(Source records)
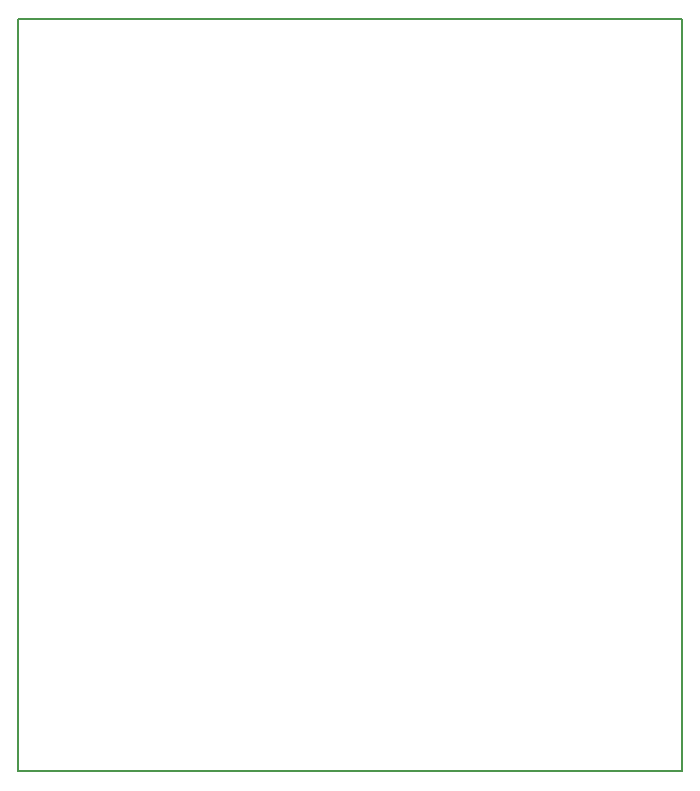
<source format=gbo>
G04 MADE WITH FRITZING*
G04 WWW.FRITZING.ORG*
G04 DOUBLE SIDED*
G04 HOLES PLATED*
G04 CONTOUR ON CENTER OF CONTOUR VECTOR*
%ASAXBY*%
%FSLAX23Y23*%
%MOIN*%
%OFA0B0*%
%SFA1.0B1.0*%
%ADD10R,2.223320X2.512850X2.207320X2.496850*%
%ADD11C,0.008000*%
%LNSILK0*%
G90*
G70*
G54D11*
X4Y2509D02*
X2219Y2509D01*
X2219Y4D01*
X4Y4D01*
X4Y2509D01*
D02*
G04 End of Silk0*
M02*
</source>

==

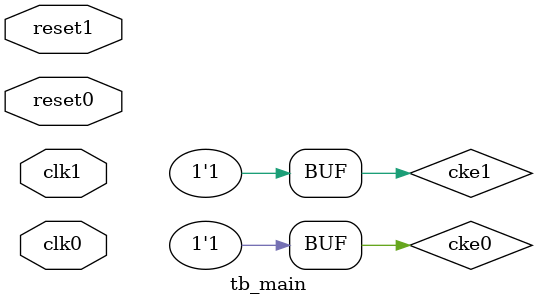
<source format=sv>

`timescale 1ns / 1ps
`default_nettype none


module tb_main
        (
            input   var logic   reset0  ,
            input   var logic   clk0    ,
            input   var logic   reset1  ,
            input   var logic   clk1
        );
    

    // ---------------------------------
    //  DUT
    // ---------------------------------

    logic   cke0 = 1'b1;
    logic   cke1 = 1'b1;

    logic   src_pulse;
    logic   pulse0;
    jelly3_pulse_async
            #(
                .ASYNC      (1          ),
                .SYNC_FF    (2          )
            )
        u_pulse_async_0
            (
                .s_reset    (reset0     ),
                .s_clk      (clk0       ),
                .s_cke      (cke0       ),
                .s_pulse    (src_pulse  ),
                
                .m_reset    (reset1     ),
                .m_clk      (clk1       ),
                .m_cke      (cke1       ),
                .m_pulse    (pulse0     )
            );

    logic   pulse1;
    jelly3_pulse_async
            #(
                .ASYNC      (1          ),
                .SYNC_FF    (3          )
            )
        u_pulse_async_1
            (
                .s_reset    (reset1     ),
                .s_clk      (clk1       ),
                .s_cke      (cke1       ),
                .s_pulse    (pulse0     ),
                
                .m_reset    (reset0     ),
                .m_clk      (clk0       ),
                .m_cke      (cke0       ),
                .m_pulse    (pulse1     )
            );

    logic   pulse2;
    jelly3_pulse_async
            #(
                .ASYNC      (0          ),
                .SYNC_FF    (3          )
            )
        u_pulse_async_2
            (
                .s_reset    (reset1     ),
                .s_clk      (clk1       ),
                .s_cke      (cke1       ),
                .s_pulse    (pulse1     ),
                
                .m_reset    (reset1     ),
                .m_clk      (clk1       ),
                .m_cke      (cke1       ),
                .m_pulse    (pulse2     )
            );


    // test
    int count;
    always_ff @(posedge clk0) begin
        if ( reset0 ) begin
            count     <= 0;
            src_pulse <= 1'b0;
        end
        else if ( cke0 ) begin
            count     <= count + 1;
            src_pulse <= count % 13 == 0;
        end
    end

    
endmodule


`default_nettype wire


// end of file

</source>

# [Work instructions]
Count every line in the data that contains the word "logic", then give that count and nothing else.

# [Written response]
10